── Task input ──

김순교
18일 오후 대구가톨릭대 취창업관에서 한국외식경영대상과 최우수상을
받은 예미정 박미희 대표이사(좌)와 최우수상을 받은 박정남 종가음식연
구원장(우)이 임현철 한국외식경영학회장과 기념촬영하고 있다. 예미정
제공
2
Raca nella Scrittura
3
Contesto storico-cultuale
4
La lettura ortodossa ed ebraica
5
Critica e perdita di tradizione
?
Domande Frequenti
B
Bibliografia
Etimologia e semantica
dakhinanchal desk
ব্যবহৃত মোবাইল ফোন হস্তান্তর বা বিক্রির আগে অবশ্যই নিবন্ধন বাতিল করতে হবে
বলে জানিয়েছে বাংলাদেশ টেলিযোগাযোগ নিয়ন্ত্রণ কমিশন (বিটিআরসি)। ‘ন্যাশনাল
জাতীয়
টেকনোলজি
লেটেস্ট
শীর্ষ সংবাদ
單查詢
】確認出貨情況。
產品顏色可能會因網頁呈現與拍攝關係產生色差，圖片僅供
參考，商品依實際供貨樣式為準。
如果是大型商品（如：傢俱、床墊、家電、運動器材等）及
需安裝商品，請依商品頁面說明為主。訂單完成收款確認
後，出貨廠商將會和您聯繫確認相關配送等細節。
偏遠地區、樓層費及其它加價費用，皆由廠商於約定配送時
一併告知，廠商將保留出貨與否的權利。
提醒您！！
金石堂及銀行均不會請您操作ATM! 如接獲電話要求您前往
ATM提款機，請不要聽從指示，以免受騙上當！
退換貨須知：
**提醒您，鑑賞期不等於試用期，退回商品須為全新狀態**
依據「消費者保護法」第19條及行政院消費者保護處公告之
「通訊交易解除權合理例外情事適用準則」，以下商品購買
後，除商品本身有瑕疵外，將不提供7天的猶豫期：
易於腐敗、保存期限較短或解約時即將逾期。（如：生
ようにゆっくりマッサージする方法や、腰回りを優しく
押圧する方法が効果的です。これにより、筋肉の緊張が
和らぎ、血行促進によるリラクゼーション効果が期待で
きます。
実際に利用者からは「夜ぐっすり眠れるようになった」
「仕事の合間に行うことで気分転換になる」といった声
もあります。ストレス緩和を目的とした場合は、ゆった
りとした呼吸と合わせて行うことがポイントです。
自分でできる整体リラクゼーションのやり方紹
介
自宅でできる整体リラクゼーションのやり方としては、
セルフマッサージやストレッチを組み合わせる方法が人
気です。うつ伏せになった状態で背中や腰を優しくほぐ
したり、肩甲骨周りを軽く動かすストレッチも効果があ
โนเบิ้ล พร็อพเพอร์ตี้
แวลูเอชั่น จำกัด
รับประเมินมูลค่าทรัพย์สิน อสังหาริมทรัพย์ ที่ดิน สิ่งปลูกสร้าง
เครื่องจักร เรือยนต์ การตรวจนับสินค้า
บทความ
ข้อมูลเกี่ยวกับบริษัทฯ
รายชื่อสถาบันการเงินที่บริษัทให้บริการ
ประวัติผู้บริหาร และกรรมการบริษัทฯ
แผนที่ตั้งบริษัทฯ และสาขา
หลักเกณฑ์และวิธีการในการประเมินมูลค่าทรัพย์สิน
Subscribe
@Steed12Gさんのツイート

───

Your goal →
Your task is to write out the lines from the one with "ข้อมูลเกี่ยวกับบริษัทฯ" through the end of the records, exactly and with nothing added.

Result of this task →
ข้อมูลเกี่ยวกับบริษัทฯ
รายชื่อสถาบันการเงินที่บริษัทให้บริการ
ประวัติผู้บริหาร และกรรมการบริษัทฯ
แผนที่ตั้งบริษัทฯ และสาขา
หลักเกณฑ์และวิธีการในการประเมินมูลค่าทรัพย์สิน
Subscribe
@Steed12Gさんのツイート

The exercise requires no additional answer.